- **How to complete this task**: What you give back from the listing below should be an exact copy of the lines from the one with "Servicio de creación de archivos" down to the one with "Learning The", and it should contain no pictures.
* * * * *
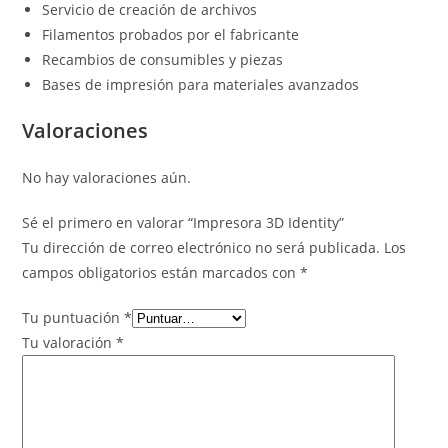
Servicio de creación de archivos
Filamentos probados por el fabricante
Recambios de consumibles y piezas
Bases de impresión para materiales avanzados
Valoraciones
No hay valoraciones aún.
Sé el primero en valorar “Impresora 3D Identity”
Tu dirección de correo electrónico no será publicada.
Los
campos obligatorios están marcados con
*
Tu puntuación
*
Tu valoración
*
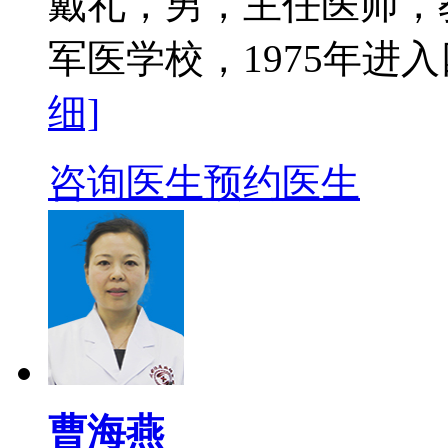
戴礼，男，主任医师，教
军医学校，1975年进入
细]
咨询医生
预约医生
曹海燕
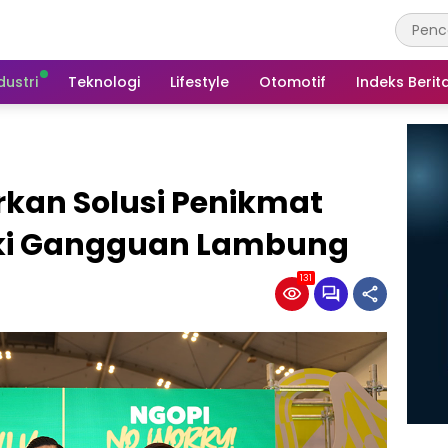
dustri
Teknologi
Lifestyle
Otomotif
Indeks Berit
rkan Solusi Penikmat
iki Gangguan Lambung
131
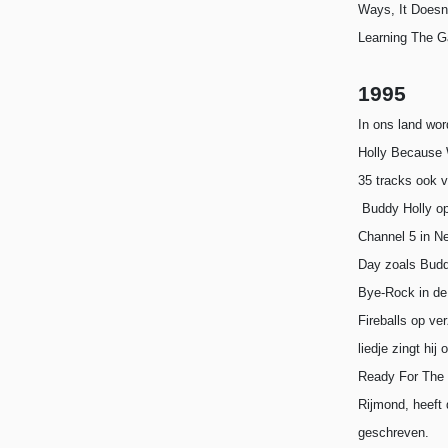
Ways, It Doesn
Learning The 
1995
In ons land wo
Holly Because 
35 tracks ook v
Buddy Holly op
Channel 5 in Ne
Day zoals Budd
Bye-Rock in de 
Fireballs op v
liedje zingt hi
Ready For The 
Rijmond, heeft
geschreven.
* * * * *
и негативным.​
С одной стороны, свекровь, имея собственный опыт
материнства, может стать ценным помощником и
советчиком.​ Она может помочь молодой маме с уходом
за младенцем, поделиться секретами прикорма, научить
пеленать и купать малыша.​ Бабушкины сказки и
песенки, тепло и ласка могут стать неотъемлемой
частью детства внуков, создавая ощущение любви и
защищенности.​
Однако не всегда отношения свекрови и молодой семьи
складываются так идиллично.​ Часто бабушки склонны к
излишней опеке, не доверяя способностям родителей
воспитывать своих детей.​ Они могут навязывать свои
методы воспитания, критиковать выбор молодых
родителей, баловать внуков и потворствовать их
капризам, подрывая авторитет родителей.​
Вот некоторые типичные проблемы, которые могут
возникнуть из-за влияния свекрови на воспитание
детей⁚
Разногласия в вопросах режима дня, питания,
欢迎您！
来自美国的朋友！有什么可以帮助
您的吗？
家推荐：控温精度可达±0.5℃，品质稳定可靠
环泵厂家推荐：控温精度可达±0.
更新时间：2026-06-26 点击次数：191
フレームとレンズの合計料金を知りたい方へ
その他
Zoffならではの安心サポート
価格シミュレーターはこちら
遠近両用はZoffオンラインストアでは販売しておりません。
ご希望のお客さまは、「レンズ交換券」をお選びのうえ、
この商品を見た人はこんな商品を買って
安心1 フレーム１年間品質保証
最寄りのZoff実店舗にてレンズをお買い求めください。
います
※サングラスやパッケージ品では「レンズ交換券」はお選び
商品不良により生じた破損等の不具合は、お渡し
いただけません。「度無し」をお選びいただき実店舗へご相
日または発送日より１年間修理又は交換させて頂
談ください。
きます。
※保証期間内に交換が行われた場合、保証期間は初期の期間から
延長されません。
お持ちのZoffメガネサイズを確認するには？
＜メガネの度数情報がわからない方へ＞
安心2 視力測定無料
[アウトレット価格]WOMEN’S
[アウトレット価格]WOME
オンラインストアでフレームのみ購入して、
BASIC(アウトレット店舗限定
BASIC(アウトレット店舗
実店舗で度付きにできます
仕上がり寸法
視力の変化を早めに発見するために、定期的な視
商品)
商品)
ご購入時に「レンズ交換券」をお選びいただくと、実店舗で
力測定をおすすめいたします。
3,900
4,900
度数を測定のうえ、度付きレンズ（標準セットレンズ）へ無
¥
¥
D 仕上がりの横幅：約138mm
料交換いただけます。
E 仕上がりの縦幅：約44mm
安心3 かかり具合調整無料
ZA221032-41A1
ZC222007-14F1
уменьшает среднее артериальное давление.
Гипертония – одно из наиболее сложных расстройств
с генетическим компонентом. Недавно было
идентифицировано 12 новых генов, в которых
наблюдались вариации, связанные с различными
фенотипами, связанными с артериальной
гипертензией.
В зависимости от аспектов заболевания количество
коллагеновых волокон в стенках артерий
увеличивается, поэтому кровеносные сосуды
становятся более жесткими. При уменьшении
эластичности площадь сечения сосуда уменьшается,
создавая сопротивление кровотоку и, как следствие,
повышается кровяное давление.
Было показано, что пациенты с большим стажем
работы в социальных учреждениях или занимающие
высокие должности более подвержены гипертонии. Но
* * * * *
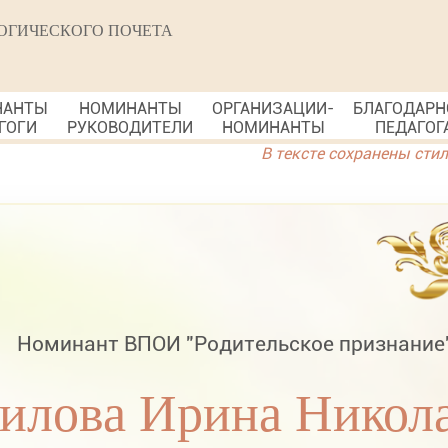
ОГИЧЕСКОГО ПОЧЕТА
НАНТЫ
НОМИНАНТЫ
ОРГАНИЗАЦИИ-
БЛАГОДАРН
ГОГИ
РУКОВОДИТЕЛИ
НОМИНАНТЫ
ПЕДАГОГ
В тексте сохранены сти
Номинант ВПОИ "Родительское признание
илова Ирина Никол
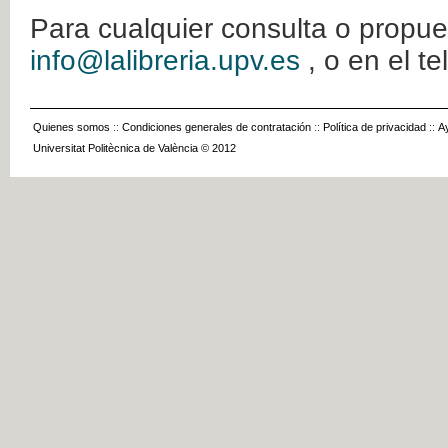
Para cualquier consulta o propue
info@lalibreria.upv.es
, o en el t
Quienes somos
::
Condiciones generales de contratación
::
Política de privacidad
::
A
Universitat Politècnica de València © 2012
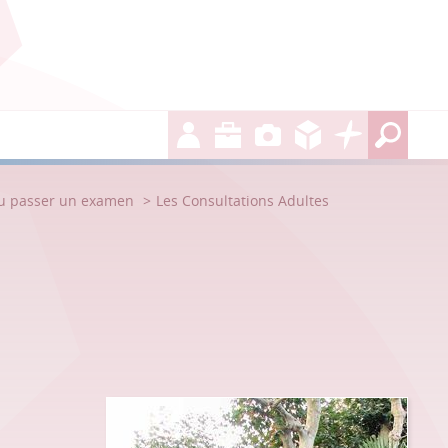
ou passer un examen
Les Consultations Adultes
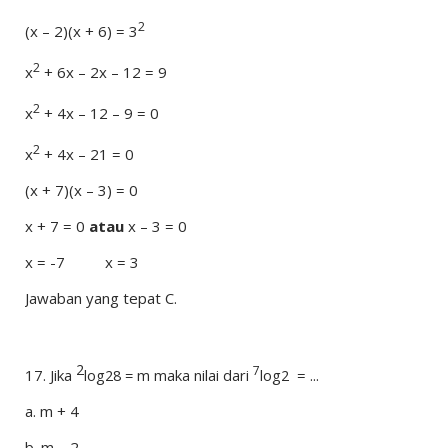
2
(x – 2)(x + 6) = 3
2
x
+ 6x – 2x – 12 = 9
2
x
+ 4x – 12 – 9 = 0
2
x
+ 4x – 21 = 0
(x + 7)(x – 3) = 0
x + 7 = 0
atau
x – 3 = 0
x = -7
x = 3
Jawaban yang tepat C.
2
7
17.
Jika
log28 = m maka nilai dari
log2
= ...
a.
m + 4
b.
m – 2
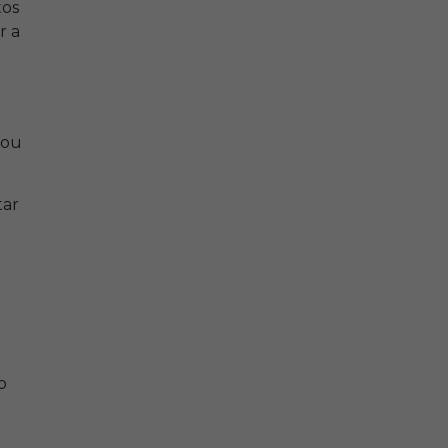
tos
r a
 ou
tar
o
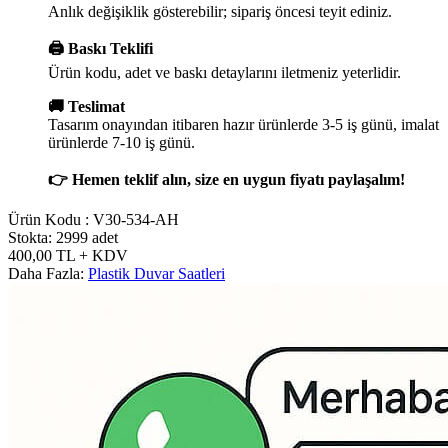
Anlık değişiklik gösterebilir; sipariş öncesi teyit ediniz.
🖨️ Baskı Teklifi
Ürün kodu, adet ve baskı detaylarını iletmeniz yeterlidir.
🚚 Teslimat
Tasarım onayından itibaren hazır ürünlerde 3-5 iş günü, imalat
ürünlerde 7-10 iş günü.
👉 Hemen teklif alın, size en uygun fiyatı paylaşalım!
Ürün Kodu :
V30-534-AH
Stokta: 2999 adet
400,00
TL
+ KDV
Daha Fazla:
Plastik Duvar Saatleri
* * * * *
- **Solution to this problem**:
Servicio de creación de archivos
Filamentos probados por el fabricante
Recambios de consumibles y piezas
Bases de impresión para materiales avanzados
Valoraciones
No hay valoraciones aún.
Sé el primero en valorar “Impresora 3D Identity”
Tu dirección de correo electrónico no será publicada.
Los
campos obligatorios están marcados con
*
Tu puntuación
*
Tu valoración
*
戴礼，男，主任医师，教
军医学校，1975年进入
细]
咨询医生
预约医生
曹海燕
dustri
Teknologi
Lifestyle
Otomotif
Indeks Berit
rkan Solusi Penikmat
iki Gangguan Lambung
131
Ways, It Doesn
Learning The 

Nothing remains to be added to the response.